#### WHAT IS NEEDED
Each entry below should be output exactly, apart from its images.

--- START ---

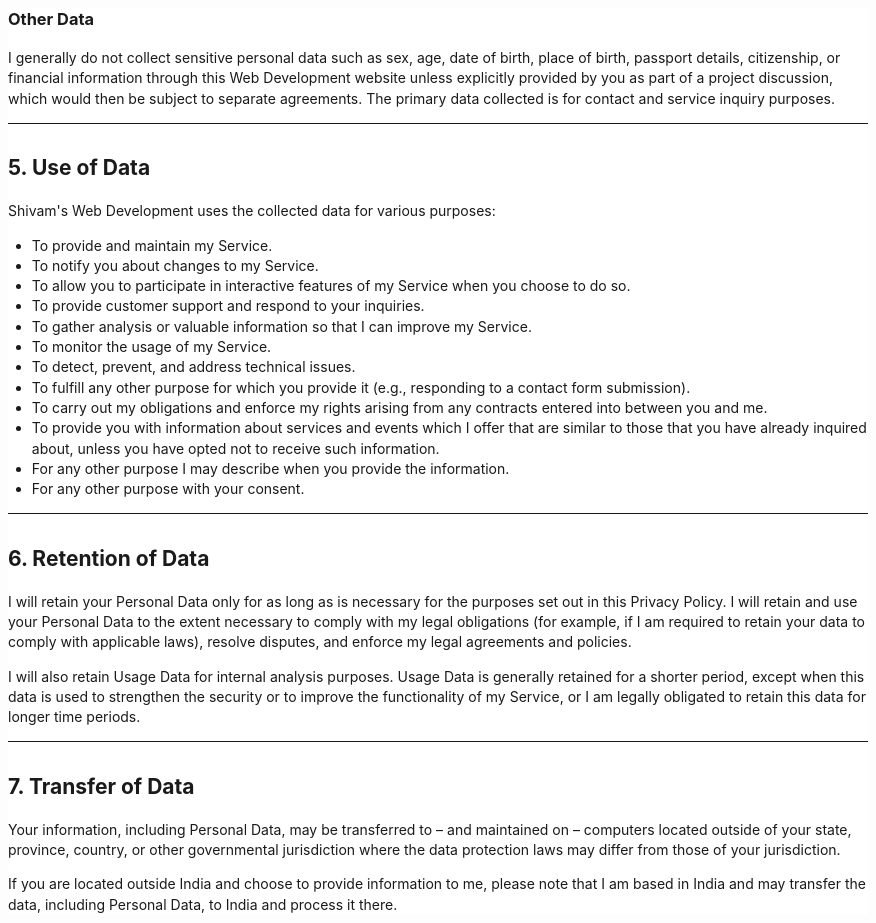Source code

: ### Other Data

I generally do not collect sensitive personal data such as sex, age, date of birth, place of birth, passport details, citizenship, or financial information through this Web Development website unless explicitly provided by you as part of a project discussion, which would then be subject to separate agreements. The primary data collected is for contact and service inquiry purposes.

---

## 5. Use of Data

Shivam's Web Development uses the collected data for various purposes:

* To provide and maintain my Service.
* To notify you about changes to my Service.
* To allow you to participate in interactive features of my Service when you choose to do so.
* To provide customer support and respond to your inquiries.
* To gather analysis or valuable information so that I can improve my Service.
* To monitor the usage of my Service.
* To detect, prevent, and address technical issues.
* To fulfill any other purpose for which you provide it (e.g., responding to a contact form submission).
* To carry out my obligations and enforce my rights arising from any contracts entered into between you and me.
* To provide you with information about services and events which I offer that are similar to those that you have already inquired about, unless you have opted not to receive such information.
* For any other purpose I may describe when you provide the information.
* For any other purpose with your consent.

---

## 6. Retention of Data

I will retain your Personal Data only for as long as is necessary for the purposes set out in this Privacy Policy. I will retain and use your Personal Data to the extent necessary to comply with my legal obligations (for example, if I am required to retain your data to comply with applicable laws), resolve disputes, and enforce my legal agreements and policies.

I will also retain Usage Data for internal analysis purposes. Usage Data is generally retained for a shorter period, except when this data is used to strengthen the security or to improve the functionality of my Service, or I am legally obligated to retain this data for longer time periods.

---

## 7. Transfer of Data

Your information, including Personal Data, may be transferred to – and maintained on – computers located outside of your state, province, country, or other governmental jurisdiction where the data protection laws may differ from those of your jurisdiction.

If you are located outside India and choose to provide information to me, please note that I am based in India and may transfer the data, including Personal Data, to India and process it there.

--- END ---

#### FINISHED TASK
Source code

: ### Other Data

I generally do not collect sensitive personal data such as sex, age, date of birth, place of birth, passport details, citizenship, or financial information through this Web Development website unless explicitly provided by you as part of a project discussion, which would then be subject to separate agreements. The primary data collected is for contact and service inquiry purposes.

---

## 5. Use of Data

Shivam's Web Development uses the collected data for various purposes:

* To provide and maintain my Service.
* To notify you about changes to my Service.
* To allow you to participate in interactive features of my Service when you choose to do so.
* To provide customer support and respond to your inquiries.
* To gather analysis or valuable information so that I can improve my Service.
* To monitor the usage of my Service.
* To detect, prevent, and address technical issues.
* To fulfill any other purpose for which you provide it (e.g., responding to a contact form submission).
* To carry out my obligations and enforce my rights arising from any contracts entered into between you and me.
* To provide you with information about services and events which I offer that are similar to those that you have already inquired about, unless you have opted not to receive such information.
* For any other purpose I may describe when you provide the information.
* For any other purpose with your consent.

---

## 6. Retention of Data

I will retain your Personal Data only for as long as is necessary for the purposes set out in this Privacy Policy. I will retain and use your Personal Data to the extent necessary to comply with my legal obligations (for example, if I am required to retain your data to comply with applicable laws), resolve disputes, and enforce my legal agreements and policies.

I will also retain Usage Data for internal analysis purposes. Usage Data is generally retained for a shorter period, except when this data is used to strengthen the security or to improve the functionality of my Service, or I am legally obligated to retain this data for longer time periods.

---

## 7. Transfer of Data

Your information, including Personal Data, may be transferred to – and maintained on – computers located outside of your state, province, country, or other governmental jurisdiction where the data protection laws may differ from those of your jurisdiction.

If you are located outside India and choose to provide information to me, please note that I am based in India and may transfer the data, including Personal Data, to India and process it there.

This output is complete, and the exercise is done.